Young boys came out of the water, and, stepping gingerly on the pebbles, ran up the beach to dress. When they attempted to put on their shirts, the moist linen clung to their wet shoulders and we could see their white torsos wriggling with impatience, while their heads and arms remained concealed and the sleeves flapped in the wind like flags.

A man with his wet hair falling straight around his neck, passed in front of us. His dripping body shone. Drops trickled from his dark, curly beard, and he shook his head so as to let the water run out of his locks. His broad chest was parted by a stubby growth of hair that extended between his powerful muscles. It heaved with the exertion of swimming and imparted an even motion to his flat abdomen, which was as smooth as ivory where it joined the hips. His muscular thighs were set above slender knees and fine legs ending in arched feet, with short heels and spread toes. He walked slowly over the beach.
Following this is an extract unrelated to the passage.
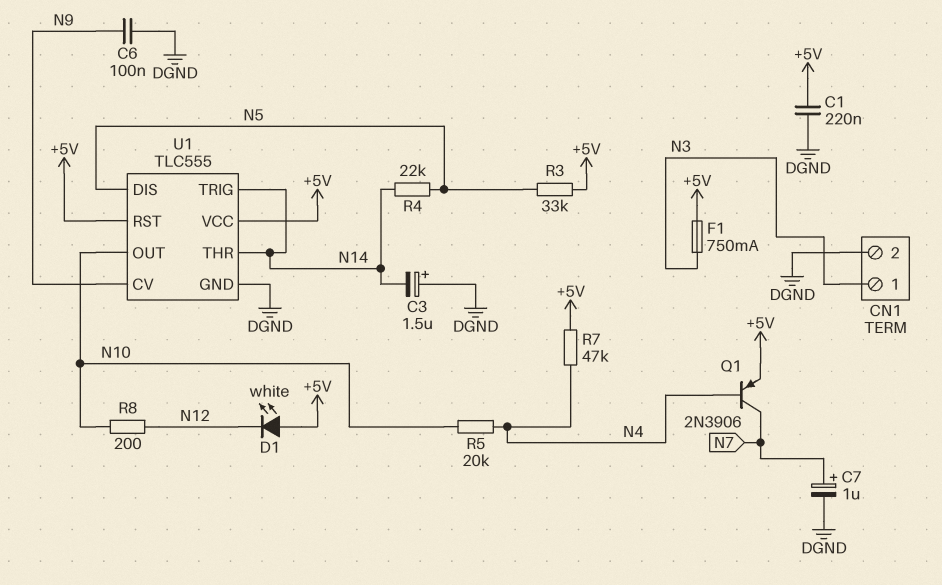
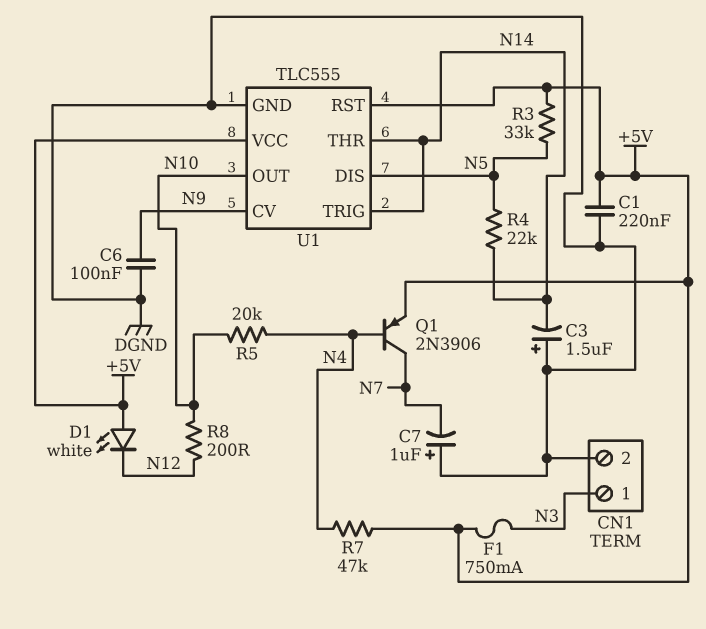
C7: 1uF (plus N7, minus DGND) -> 1uF (plus DGND, minus N7)

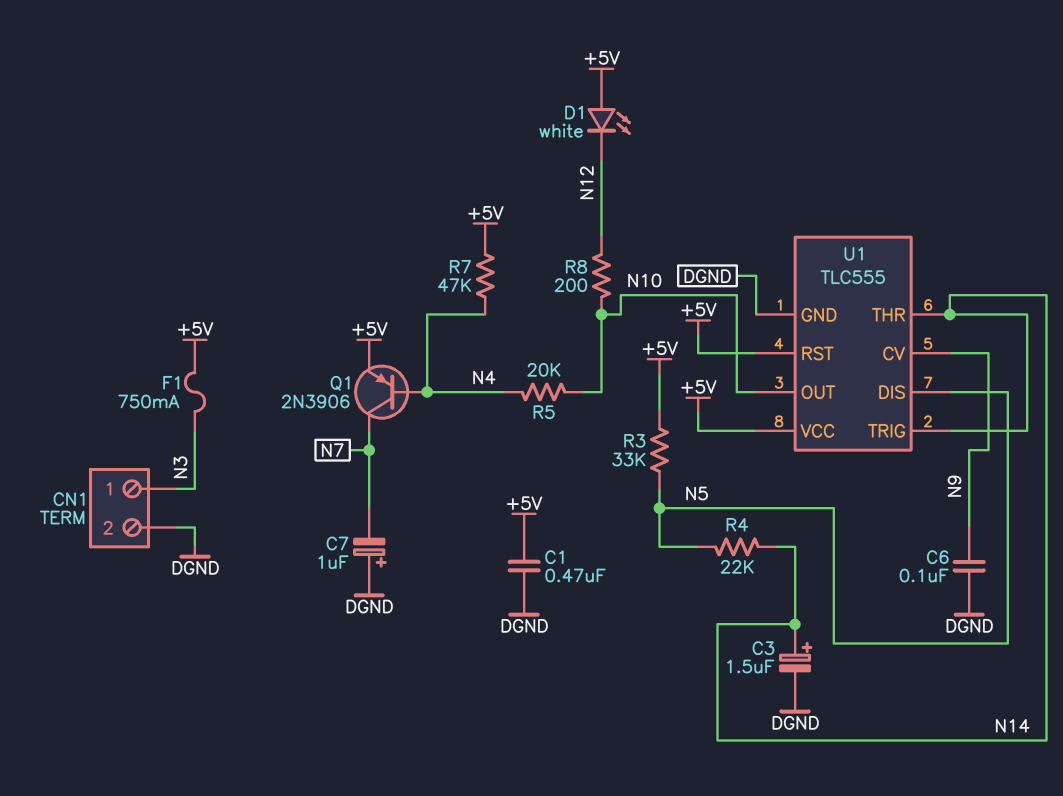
C1: 220nF (+5V, DGND) -> 470nF (+5V, DGND)
C3: 1.5uF (plus DGND, minus N14) -> 1.5uF (plus N14, minus DGND)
How beautiful is the human form when it appears in its original freedom, as it was created in the first day of the world! But where are we to find it, masked as it is and condemned never to reappear. That great word, Nature, which humanity has repeated sometimes with idolatry and sometimes with fear, which philosophers have sounded and poets have sung, how it is being lost and forgotten! If there are still here and there in the world, far from the pushing crowd, some hearts which are tormented by the constant search of beauty, and forever feeling the hopeless need of expressing what cannot be expressed and doing what can only be dreamed, it is to Nature, as to the home of the ideal, that they must turn. But how can they? By what magic will they be able to do so? Man has cut down the forests, has conquered the seas, and the clouds that hover over the cities are produced by the smoke that rises from the chimneys. But, say others, do not his mission and his glory consist in going forward and attacking the work of God, and encroaching upon it? Man denies His work, he ruins it, crushes it, even in his own body, of which he is ashamed and which he conceals like a crime.

Man having thus become the rarest and most difficult thing in the world to know (I am not speaking of his heart, O moralists!), it follows that the artist ignores his shape as well as the qualities that render it beautiful. Where is the poet, nowadays, even amongst the most brilliant, who knows what a woman is like? Where could the poor fellow ever have seen any? What has he ever been able to learn about them in the salons; could he see through the corset and the crinoline?

Better than all the rhetoric in the world, the plastic art teaches those who study it the gradation of proportions, the fusion of planes, in a word, harmony. The ancient races, through the very fact of their existence, left the mark of their noble attitudes and pure blood on the works of the masters. In Juvenal, I can hear confusedly the death-rattles of the gladiators; Tacitus has sentences that resemble the drapery of a laticlave, and some of Horace's verses are like the body of a Greek slave, with supple undulations, and short and long syllables that sound like crotala.

But why bother about these things? Let us not go so far back, and let us be satisfied with what is manufactured. What is wanted nowadays is rather the opposite of nudity, simplicity and truth? Fortune and success will fall to the lot of those who know how to dress and clothe facts! The tailor is the king of the century and the fig-leaf is its symbol; laws, art, politics, all things, appear in tights! Lying freedom, plated furniture, water-colour pictures, why! the public loves this sort of thing! So let us give it all it wants and gorge the fool!